Extract every line of the data below that contains the string "Moder". Treat case as significant when matching.

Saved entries
____________

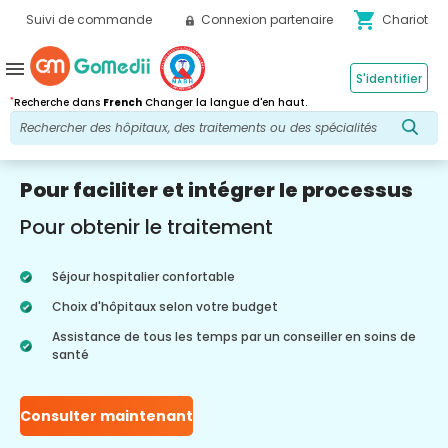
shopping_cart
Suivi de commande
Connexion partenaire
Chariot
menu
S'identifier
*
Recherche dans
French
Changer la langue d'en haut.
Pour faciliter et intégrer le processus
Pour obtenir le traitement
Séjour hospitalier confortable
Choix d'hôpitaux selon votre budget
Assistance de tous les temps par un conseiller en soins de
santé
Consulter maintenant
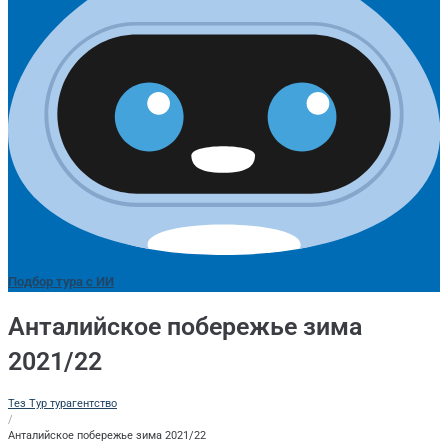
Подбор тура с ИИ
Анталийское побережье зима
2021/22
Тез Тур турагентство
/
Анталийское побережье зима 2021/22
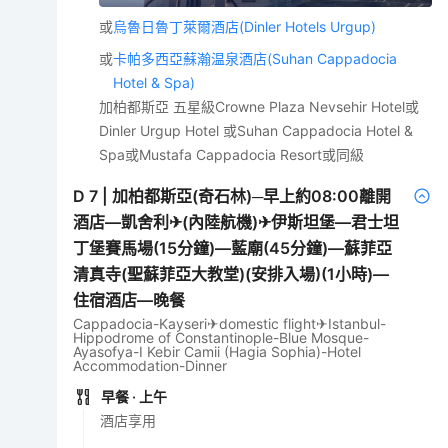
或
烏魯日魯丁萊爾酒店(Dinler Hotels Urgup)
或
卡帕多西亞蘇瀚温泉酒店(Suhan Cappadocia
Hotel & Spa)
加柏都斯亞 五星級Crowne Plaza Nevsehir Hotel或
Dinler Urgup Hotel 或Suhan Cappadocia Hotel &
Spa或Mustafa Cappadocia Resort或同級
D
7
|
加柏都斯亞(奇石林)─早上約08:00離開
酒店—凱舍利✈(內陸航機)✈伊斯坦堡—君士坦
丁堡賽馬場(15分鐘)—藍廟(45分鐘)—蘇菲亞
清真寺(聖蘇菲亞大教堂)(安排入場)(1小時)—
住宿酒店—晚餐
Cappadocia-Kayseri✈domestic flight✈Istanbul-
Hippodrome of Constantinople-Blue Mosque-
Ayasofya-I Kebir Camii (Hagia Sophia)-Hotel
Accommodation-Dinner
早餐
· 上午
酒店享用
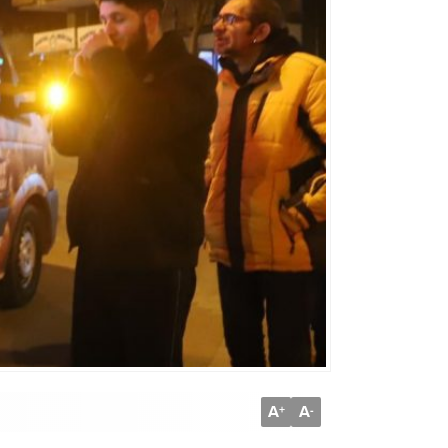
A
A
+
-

____________

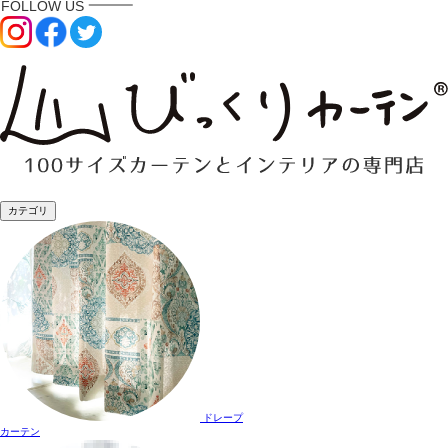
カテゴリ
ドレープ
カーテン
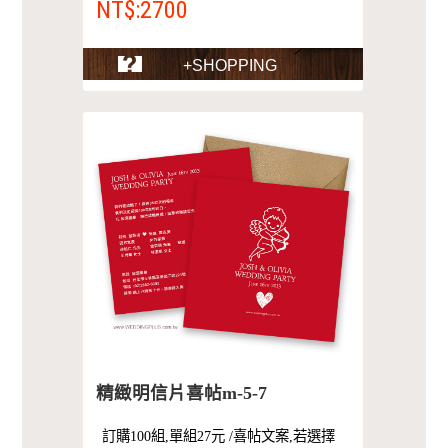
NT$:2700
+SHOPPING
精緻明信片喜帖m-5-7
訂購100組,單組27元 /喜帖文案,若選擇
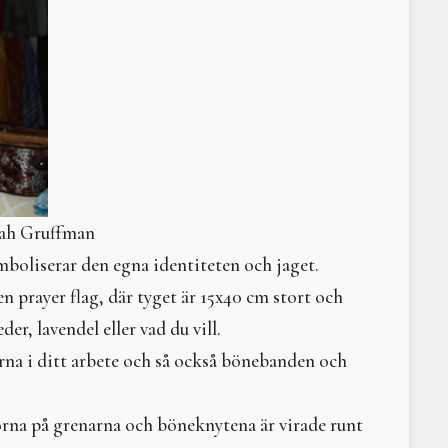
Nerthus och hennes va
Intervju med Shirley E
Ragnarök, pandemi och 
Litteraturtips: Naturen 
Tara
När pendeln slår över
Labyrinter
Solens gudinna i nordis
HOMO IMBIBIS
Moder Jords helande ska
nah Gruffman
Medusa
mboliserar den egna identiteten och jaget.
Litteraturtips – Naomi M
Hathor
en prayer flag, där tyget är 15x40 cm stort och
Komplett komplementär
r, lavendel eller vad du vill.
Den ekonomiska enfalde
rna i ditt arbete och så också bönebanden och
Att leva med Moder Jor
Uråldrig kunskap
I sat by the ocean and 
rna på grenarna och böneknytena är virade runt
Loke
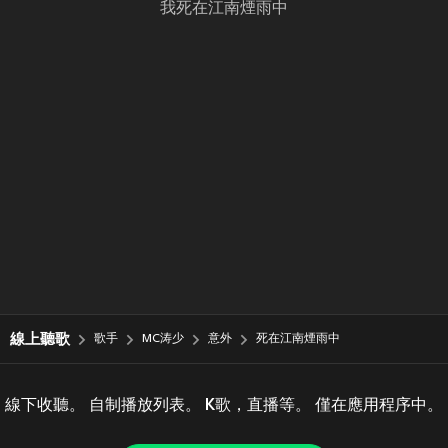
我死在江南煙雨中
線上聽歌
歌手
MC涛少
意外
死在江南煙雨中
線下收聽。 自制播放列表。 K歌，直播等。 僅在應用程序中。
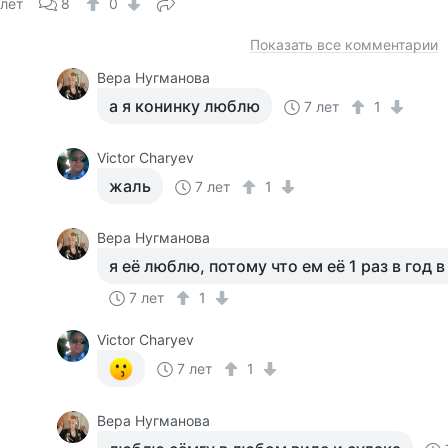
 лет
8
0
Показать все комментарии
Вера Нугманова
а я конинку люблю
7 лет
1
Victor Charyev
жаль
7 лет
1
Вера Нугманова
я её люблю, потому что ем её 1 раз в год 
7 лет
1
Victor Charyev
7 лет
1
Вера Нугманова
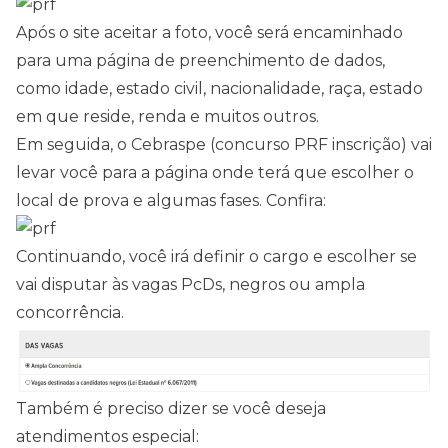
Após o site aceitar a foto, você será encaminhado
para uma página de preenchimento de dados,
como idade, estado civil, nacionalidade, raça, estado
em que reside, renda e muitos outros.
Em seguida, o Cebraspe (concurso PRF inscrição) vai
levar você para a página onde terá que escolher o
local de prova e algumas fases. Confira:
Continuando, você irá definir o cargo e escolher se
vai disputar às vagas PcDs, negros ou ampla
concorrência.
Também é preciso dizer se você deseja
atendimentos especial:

____________

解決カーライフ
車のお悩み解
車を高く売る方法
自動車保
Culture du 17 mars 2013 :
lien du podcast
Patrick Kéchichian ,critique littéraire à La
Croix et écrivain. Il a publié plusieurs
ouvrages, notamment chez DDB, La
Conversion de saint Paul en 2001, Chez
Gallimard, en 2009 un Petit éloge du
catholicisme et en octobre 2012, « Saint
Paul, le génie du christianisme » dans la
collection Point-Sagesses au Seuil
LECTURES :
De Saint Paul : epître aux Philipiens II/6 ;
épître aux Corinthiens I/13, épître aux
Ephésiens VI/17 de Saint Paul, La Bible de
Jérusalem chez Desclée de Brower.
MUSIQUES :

____________

Solved problem:
Moder Jords helande ska
Att leva med Moder Jor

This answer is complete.